This is a big year for some of my closest friends who have decided to take the ultimate vow -- matrimony.
The first wedding is this Memorial Day weekend, and I am constantly looking at my calendar, counting the days until my best friends will be here for it.
It has been a year since everyone was able to make it home at the same time. It’s baffling how five people who once spent almost every available moment together now live thousands of miles apart.
I often feel neglectful of these friendships because of the odd hours I work and my inconvenient days off. Pile that on top of time-zone differences and my deep-seated hatred for actually talking on phones and I find myself in a guessing game of "What time is it in England?" and "What time does she get out of work in Colorado?"
This wedding is also a big event because, for the first time, all of my friends are bringing their partners. I’m sure I can’t be the only one completely pumped about it.
Tammy’s husband and Ashley’s fiancé (husband after Saturday!) Jim already get along wonderfully.
I met Nick, Megan’s boyfriend, almost three years ago and, despite having one of the most frustrating New Year’s Eve adventures in New York City, we still managed to have a good time.
I’d be lying if I said I wasn’t nervous. This is big. In a way, it’s bigger than meeting family, bigger than being brought as a date to meet each other’s coworkers (By the way, hello to all the guys at the mill. Are you enjoying this week’s column?).
These are the people I have hand-picked to share the inner-most secrets of my life. This is the family I made for myself, not the one I was just born into.
My rational thinking mind (which barely ever wins any argument) assures me that everything will be fine. What’s not to like? I’m lucky enough to be dating one of the most easy-going and nice guys out there. But what if he and one of the other guys just don’t hit it off?
Some of you are probably thinking: "So what? Who cares if they don’t like each other? They only have to see each other once in a while. They can manage to grin and bear it."
The thing is, I don’t want them to! I want my boyfriend to be just as excited to see my friends and their partners as I am. I want to go to England for "holiday" and be shown around Colorado. I want to go to Florida and Texas and Pittsburgh and introduce him to everyone who has shown me love and friendship that changed my life, because he has changed it too.
I’m fortunate because his friends have been nothing but wonderful about my being introduced to their group. They are a close-knit crew, a lot like my own, and I knew how important it was for me to be able to spend time with these people and get along with them. Luckily for me, it’s extremely easy to do.
I have been shown nothing but kindness, hospitality and good times with his friends.
One of the first nights, I was handed one of the best summer beers I ever drank and challenged to a video game dance-off.
Another night, his friend and I called foul because my guy cheats at Big Buck Hunter by standing too close to the screen.
When we visited Boston, we were treated like family and shown around the city until our feet were aching in our shoes. I was even invited out without him one night to listen to ear-splitting karaoke.

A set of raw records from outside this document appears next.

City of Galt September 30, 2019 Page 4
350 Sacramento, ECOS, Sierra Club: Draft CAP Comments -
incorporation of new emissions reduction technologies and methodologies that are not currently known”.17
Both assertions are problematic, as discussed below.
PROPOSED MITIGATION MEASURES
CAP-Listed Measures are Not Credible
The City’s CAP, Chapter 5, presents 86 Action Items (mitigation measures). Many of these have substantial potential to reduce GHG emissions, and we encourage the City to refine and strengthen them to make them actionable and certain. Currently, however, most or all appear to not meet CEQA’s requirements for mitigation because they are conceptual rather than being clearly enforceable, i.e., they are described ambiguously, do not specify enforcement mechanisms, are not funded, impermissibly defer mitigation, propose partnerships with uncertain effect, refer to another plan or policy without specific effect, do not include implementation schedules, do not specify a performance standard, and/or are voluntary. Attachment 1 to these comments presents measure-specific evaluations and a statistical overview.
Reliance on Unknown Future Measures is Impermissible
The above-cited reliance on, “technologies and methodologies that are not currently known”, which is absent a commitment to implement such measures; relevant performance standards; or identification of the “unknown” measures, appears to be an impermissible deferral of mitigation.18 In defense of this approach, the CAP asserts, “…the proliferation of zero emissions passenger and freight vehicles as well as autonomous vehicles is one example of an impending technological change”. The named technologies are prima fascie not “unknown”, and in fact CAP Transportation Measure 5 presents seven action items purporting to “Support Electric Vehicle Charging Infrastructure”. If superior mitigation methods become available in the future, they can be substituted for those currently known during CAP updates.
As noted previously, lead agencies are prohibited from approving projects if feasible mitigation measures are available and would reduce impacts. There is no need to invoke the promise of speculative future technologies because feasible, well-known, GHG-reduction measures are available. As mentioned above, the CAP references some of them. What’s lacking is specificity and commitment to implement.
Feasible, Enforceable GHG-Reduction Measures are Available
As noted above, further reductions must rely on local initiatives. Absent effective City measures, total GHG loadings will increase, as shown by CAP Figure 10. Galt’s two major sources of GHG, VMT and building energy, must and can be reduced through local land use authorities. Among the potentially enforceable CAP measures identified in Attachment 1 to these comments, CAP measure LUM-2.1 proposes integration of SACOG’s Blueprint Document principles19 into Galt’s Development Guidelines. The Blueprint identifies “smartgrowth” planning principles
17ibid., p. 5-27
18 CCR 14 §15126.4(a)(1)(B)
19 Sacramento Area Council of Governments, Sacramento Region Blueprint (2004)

And of course, there are always Sundays at the best breakfast spot in Pittsfield -- Café Reva.
The comfort of knowing I’m at least accepted by the important friends in his life puts me a little more at ease for this coming weekend. After all, I’ve already received emails from the ones he hasn’t met, saying they can’t wait to meet him.
And even if things don’t go in the best-friend fairy-tale direction I always want them to, at least I get a good meal, a chance to show off my stellar dance moves and time to spend with some of the most important people in my life.
I can’t think of a better way to spend a holiday weekend.